VATICAN CITY (CNS) — Women can be appointed heads of some offices of the Roman Curia, Pope Francis said, but that will not be enough to “recover the role” women should have in the Catholic Church.
“Women should be promoted,” he said May 16 during an audience with an international group of men and women religious working in the Diocese of Rome. But assigning a certain number of women to leadership positions is “simply functionalism,” he said.
What is important is to ensure that women have a voice and are listened to, he said, because the church needs their specific contributions.
“When we men are dealing with a problem, we arrive at a conclusion, but if we deal with the same problem along with women, the conclusion could be different.
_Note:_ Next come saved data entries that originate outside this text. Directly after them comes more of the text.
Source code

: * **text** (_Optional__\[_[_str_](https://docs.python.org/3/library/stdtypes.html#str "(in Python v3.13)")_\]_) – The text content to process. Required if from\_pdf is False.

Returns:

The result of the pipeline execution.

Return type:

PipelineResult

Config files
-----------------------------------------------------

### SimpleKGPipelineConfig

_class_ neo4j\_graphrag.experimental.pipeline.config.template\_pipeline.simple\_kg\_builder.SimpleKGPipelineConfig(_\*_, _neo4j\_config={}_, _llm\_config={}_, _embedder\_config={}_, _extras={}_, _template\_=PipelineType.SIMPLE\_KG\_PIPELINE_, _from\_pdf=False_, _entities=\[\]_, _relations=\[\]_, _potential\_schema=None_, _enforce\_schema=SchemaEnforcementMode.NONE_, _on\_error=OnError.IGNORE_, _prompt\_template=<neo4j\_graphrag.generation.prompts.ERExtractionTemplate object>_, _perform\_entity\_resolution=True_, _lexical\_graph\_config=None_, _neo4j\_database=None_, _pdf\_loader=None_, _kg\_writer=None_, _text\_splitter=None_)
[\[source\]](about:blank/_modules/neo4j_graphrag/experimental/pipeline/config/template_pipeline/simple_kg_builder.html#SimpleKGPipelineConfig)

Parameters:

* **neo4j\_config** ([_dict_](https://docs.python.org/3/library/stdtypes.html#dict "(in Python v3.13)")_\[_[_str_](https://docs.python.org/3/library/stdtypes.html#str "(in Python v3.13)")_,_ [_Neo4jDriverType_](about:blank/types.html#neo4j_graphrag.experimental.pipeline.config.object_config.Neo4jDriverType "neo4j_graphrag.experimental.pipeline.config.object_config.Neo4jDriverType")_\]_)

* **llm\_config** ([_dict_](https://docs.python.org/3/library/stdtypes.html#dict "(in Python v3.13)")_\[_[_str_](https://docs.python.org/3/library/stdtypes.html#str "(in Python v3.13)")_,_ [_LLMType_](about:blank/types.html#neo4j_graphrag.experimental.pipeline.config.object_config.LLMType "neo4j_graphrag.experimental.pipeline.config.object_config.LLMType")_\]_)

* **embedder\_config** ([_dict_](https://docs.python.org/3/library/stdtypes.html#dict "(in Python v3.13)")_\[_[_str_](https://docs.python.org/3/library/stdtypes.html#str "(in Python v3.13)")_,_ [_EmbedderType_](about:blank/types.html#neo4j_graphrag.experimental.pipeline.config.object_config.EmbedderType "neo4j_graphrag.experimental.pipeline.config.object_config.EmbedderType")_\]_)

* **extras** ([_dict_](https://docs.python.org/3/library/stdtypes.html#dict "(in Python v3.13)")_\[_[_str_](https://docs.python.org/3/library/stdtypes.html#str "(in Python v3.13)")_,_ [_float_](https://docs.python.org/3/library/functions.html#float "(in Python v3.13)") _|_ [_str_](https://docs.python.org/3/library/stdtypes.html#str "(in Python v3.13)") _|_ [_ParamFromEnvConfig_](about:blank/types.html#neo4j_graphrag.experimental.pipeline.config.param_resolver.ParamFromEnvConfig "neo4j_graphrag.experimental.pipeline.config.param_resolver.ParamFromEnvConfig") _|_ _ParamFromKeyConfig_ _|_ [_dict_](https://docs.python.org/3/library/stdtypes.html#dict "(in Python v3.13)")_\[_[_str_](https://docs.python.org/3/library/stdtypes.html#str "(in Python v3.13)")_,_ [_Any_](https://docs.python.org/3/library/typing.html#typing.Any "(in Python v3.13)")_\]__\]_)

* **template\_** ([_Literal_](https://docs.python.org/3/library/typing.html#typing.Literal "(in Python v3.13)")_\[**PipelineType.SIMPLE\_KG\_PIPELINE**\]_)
It could lead along the same path, but would be richer, stronger, more intuitive,” he said. “Women in the church must have this role,” because the church needs “the feminine genius.”
During the pope’s long meeting with the religious, he responded off the cuff to questions posed by two women and two men. But he also highlighted the stories and ministries of religious he has met during his two years as bishop of Rome and experiences he had previously as archbishop of Buenos Aires.
Amigonian Father Gaetano Greco asked the pope how the diocese and religious orders of men could help religious women find good spiritual directors and confessors.
Pope Francis responded that for both women and men religious finding a good spiritual director can be a problem either because a priest “does not understand what consecrated life is, or because he wants to involve himself in the charism and give it his own interpretation.”
Looking for a good confessor also can be difficult, he said. When going to confession, a religious doesn’t need “a nice chat between friends,” but he or she also does not need “one of those rigid ones.”
“In the other diocese I had,” he said, referring to Buenos Aires, “I always asked the sisters who came to me asking advice, ‘But tell me, in your community or congregation isn’t there a wise sister, a sister who lives your charism well, a good sister with experience? Ask her to be your spiritual director.'”
The pope said he once was told, “But she’s a woman!”
Spiritual direction, the pope said, “is not a charism exclusive to priests. It’s a charism of the laity.”
The pope said he was reading a book on obedience by St. Silouan of Mount Athos, who was a carpenter. “He wasn’t even a deacon, but he was a great spiritual director.”
Pope Francis encouraged religious superiors — of both men and women — to identify members of their congregation who are good and wise and patient, and get them training in spiritual direction.
“It’s not easy,” the pope said. “A spiritual director is one thing and a confessor is another. I go to a confessor, say what my sins are, feel condemned, then he forgives everything and I go forward.
“But with a spiritual director, I have to talk about what is in my heart. The examination of conscience isn’t the same for confession and for spiritual direction,” he said. “For confession, I have to look at where I was lacking, where I lost patience, if I was greedy — that kind of thing, those concrete things that are sinful.
“But in spiritual direction, I must examine what is happening in my heart, where the Spirit is moving, if I felt desolation or consolation, if I am tired, why I am sad: These are things to talk about with the man or woman who is my spiritual director,” he said.
“When you find a consecrated man or woman who cannot discern what is happening in his or her heart, who cannot discern a decision, it’s a failing of spiritual direction,” the pope said. “This is something only a wise man or wise woman can do.”
Iwona Langa, a consecrated virgin, asked the pope how married couples and consecrated people can help each other realize they both have a vocation to love and they can support one another in their fidelity to that love.
The key, the pope said, is to remember that love is concrete.
“Your love as a woman is a concrete, maternal love,” he said. The 25th chapter of Matthew’s Gospel outlines just how concrete Christian love is to be: among other things, it involves feeding the hungry, clothing the naked, visiting prisoners.
Scalabrinian Father Gaetano Saracino, pastor of a parish Pope Francis visited in March, asked how religious orders, new movements, Catholic associations and the diocese could work together better, valuing the identity and gifts of each.
Saying he would be blunt because “I am a bishop and a religious,” the Jesuit Pope Francis told the religious, “One of the most difficult things for a bishop is to create harmony in the diocese.”
Sometimes, the pope said, it may be true that the bishop sees religious as “stopgaps” or fillers. “But put yourself in the bishop’s place. You have a parish with a great religious as pastor; three years later the provincial comes and says, ‘I’m changing this one and sending you another.’ The bishops suffer from this kind of attitude.”
Religious tell the bishop, “we had a chapter and the chapter decided,” he said. Well, the bishop is trying to run a diocese and sometimes it seems that “many religious women and men pass their lives if not in chapters, then in verses,” he said, making a play on words while also making fun of endless meetings.